START Dataset content

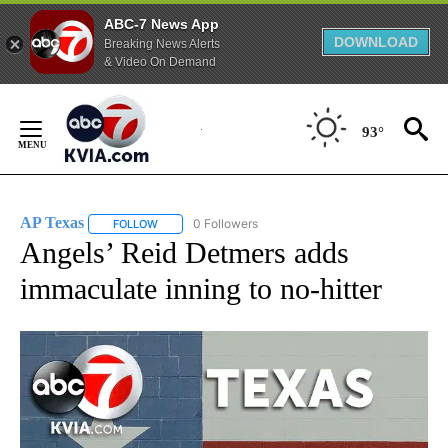
ABC-7 News App
DOWNLOAD
Breaking News Alerts
& Video On Demand
Skip
to
93°
Content
AP Texas
0 Followers
FOLLOW
FOLLOW "AP TEXAS" TO RECEIVE NOTIFICATIONS ABO
Angels’ Reid Detmers adds
immaculate inning to no-hitter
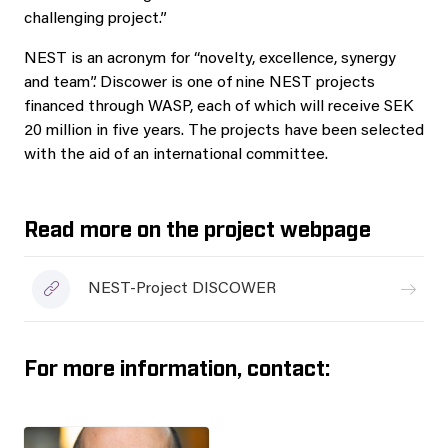
challenging project.”
NEST is an acronym for “novelty, excellence, synergy
and team”. Discower is one of nine NEST projects
financed through WASP, each of which will receive SEK
20 million in five years. The projects have been selected
with the aid of an international committee.
Read more on the project webpage
NEST-Project DISCOWER
For more information, contact:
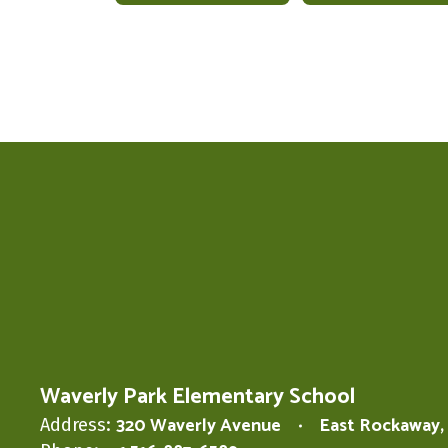
Waverly Park Elementary School
320 Waverly Avenue
East Rockaway,
Address:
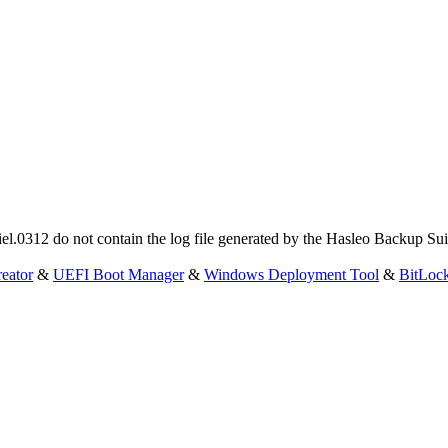
Daniel.0312 do not contain the log file generated by the Hasleo Backup 
eator
&
UEFI Boot Manager
&
Windows Deployment Tool
&
BitLoc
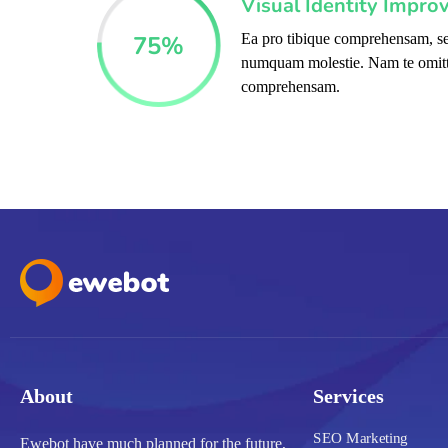
Visual Identity Impro
75
%
Ea pro tibique comprehensam, se
numquam molestie. Nam te omit
comprehensam.
About
Services
SEO Marketing
Ewebot have much planned for the future,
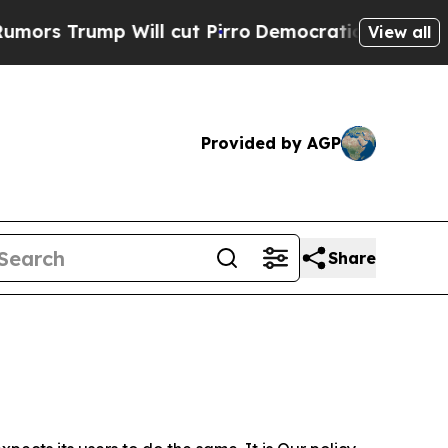
 Will cut Pirro
Democratic Socialists of Ameri
View all
Provided by AGP
Share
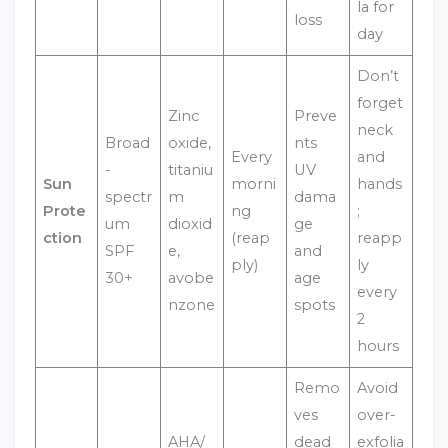
la for
loss
day
Don’t
forget
Zinc
Preve
neck
Broad
oxide,
nts
Every
and
-
titaniu
UV
Sun
morni
hands
spectr
m
dama
Prote
ng
;
um
dioxid
ge
ction
(reap
reapp
SPF
e,
and
ply)
ly
30+
avobe
age
every
nzone
spots
2
hours
Remo
Avoid
ves
over-
AHA/
dead
exfolia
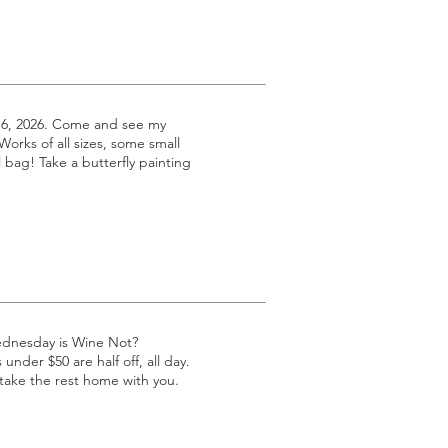
 6, 2026. Come and see my
 Works of all sizes, some small
l bag! Take a butterfly painting
ednesday is Wine Not?
under $50 are half off, all day.
 take the rest home with you.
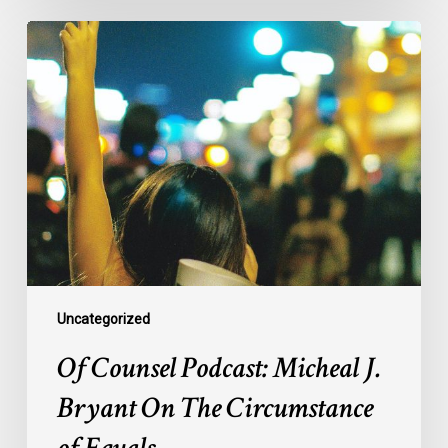
Of
Counsel
Podcast:
Micheal
J.
Bryant
On
The
Circumstance
of
Equals
Uncategorized
Of Counsel Podcast: Micheal J.
Bryant On The Circumstance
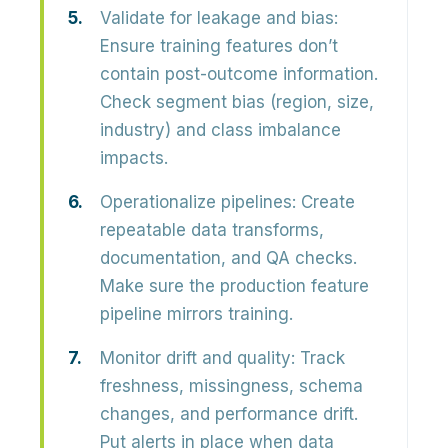
Validate for leakage and bias:
Ensure training features don’t
contain post-outcome information.
Check segment bias (region, size,
industry) and class imbalance
impacts.
Operationalize pipelines:
Create
repeatable data transforms,
documentation, and QA checks.
Make sure the production feature
pipeline mirrors training.
Monitor drift and quality:
Track
freshness, missingness, schema
changes, and performance drift.
Put alerts in place when data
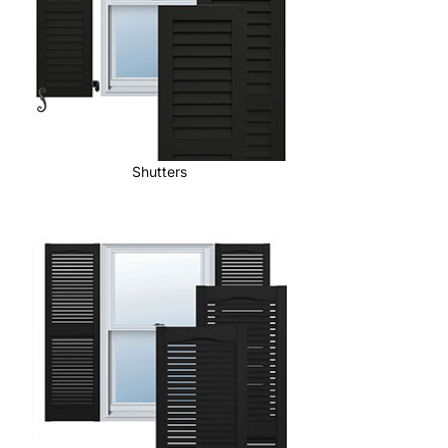
Shutters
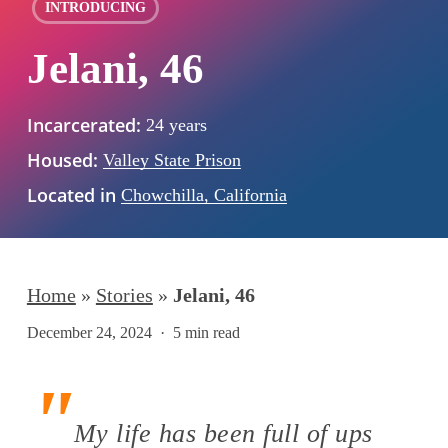
INTRODUCING
Jelani, 46
Incarcerated:
24 years
Housed:
Valley State Prison
Located in
Chowchilla, California
Home
»
Stories
»
Jelani, 46
December 24, 2024
5 min read
My life has been full of ups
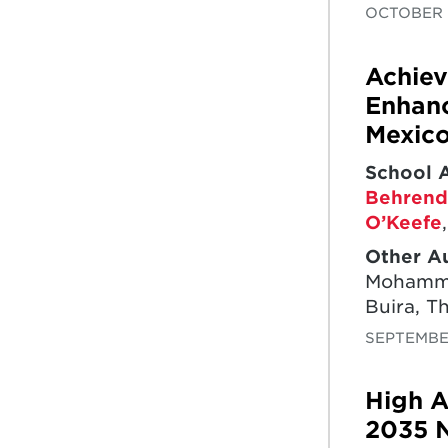
OCTOBER 
Achiev
Enhanc
Mexic
School 
Behrend
O’Keefe
Other A
Mohammed
Buira, T
SEPTEMBE
High A
2035 N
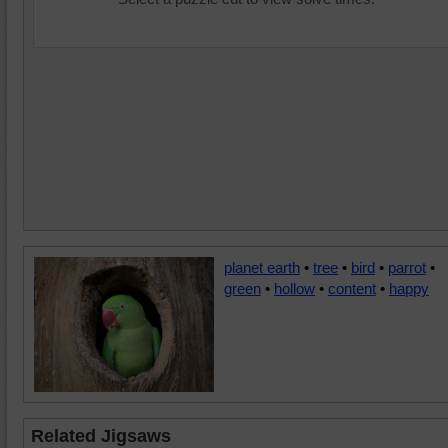
planet earth
•
tree
•
bird
•
parrot
•
green
•
hollow
•
content
•
happy
Related Jigsaws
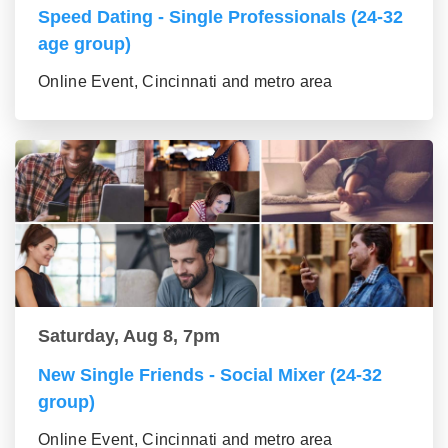
Speed Dating - Single Professionals (24-32
age group)
Online Event, Cincinnati and metro area
Saturday, Aug 8, 7pm
New Single Friends - Social Mixer (24-32
group)
Online Event, Cincinnati and metro area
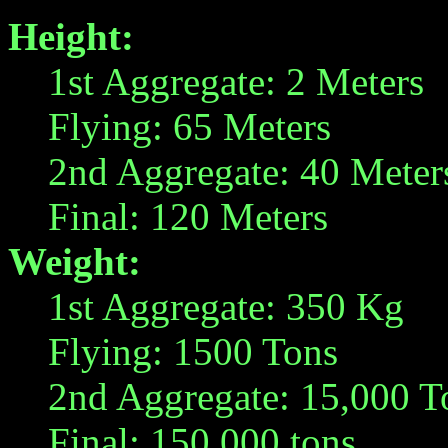
Height:
1st Aggregate: 2 Meters
Flying: 65 Meters
2nd Aggregate: 40 Meter
Final: 120 Meters
Weight:
1st Aggregate: 350 Kg
Flying: 1500 Tons
2nd Aggregate: 15,000 T
Final: 150,000 tons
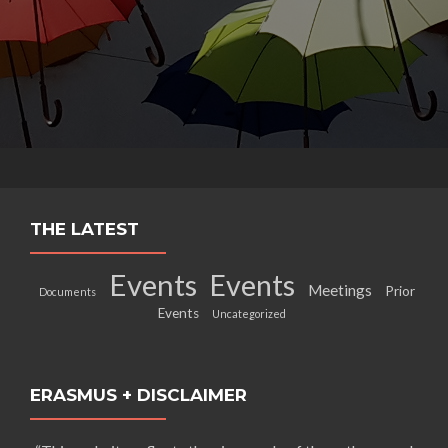
THE LATEST
Events
Events
Meetings
Prior
Documents
Events
Uncategorized
ERASMUS + DISCLAIMER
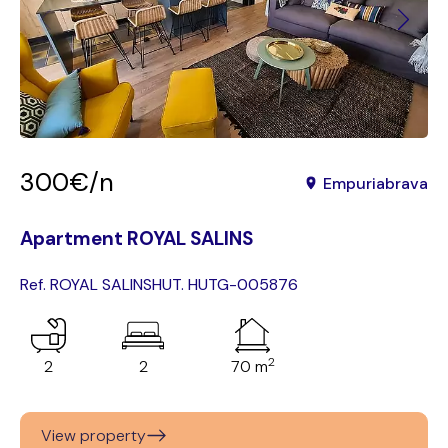
300€/n
Empuriabrava
Apartment ROYAL SALINS
Ref. ROYAL SALINS
HUT. HUTG-005876
2
2
2
70 m
View property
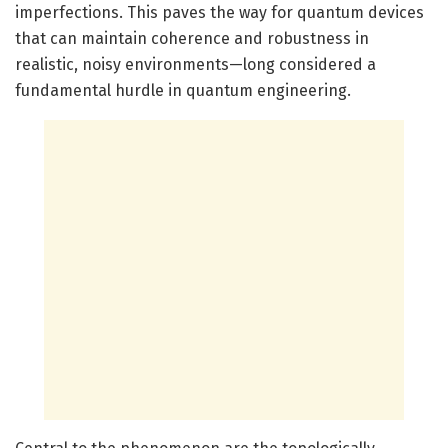
imperfections. This paves the way for quantum devices
that can maintain coherence and robustness in
realistic, noisy environments—long considered a
fundamental hurdle in quantum engineering.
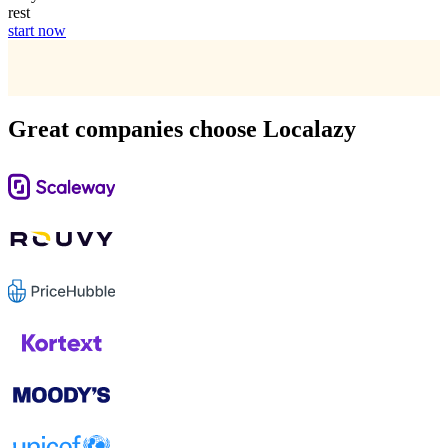
rest
start now
Great companies choose Localazy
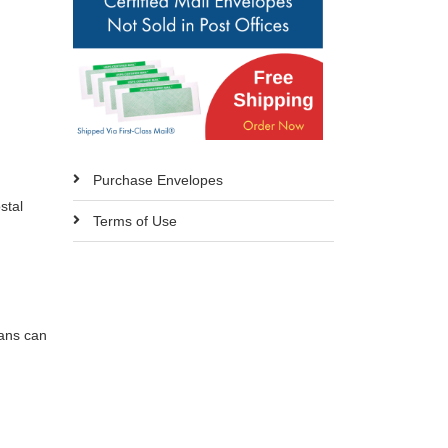
d
Purchase Envelopes
stal
Terms of Use
cans can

END Dataset content

= About this task =
Report each line of the data in which "ROYAL" occurs.

= Answer below =
Apartment ROYAL SALINS
Ref. ROYAL SALINS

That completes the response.